Required action => Please return every line of the records below that contains the string "series". Case counts, so match capital and lowercase letters as given.

BEGIN Dataset entries

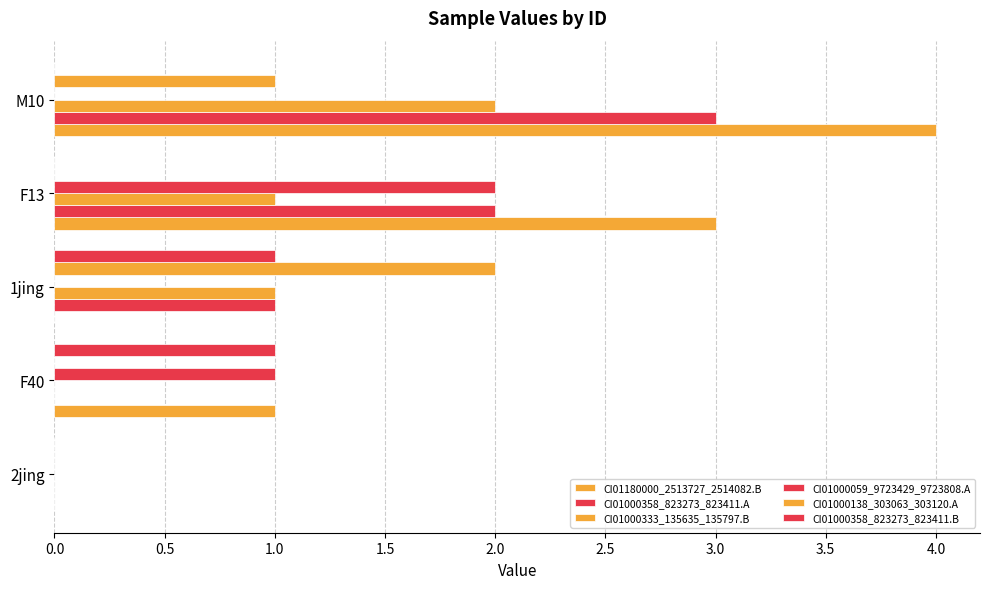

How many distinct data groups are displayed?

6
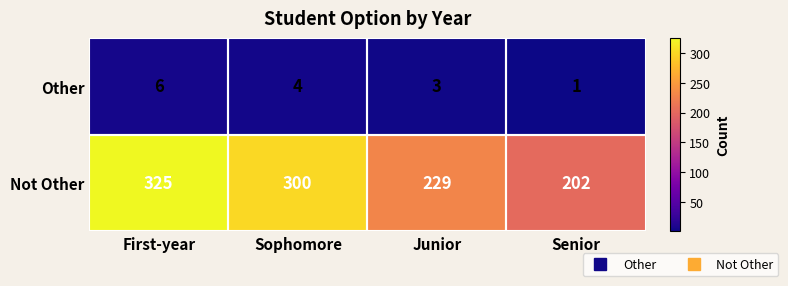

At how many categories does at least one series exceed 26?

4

END Dataset entries
BEGIN Dataset entries

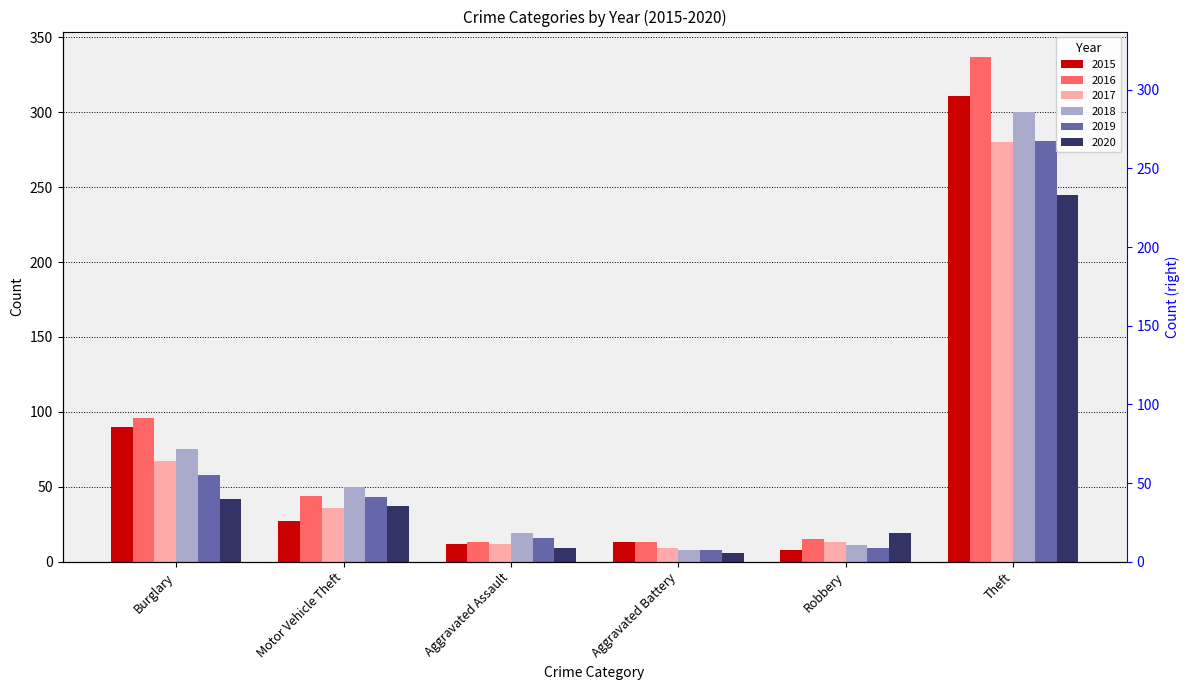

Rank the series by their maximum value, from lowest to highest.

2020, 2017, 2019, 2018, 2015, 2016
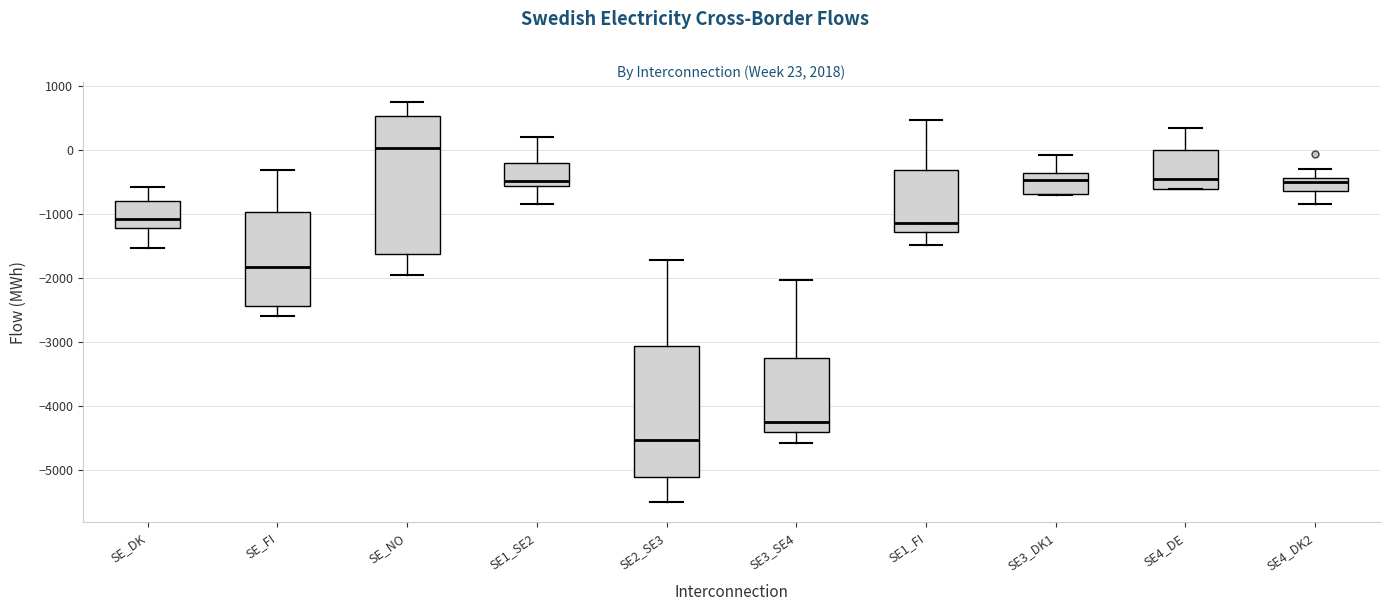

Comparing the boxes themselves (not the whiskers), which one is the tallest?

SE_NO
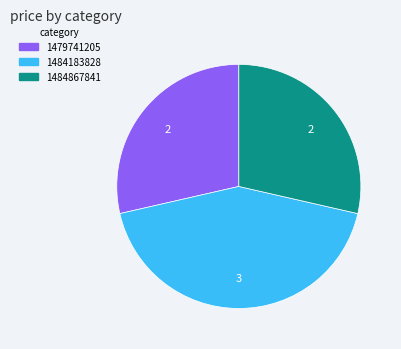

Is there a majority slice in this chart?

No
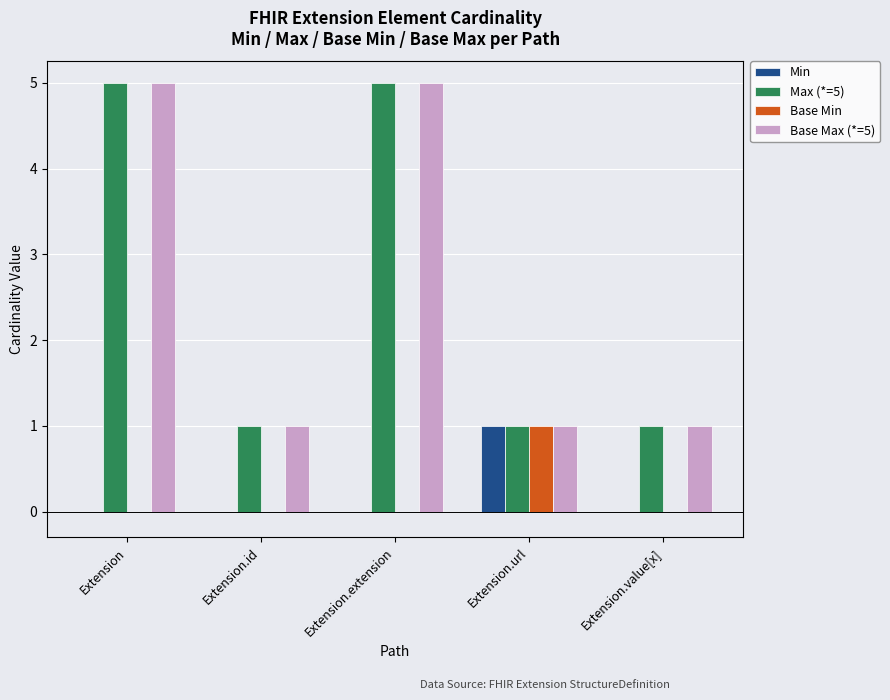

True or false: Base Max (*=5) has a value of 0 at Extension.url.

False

END Dataset entries

Answer below =>
At how many categories does at least one series exceed 26?
Rank the series by their maximum value, from lowest to highest.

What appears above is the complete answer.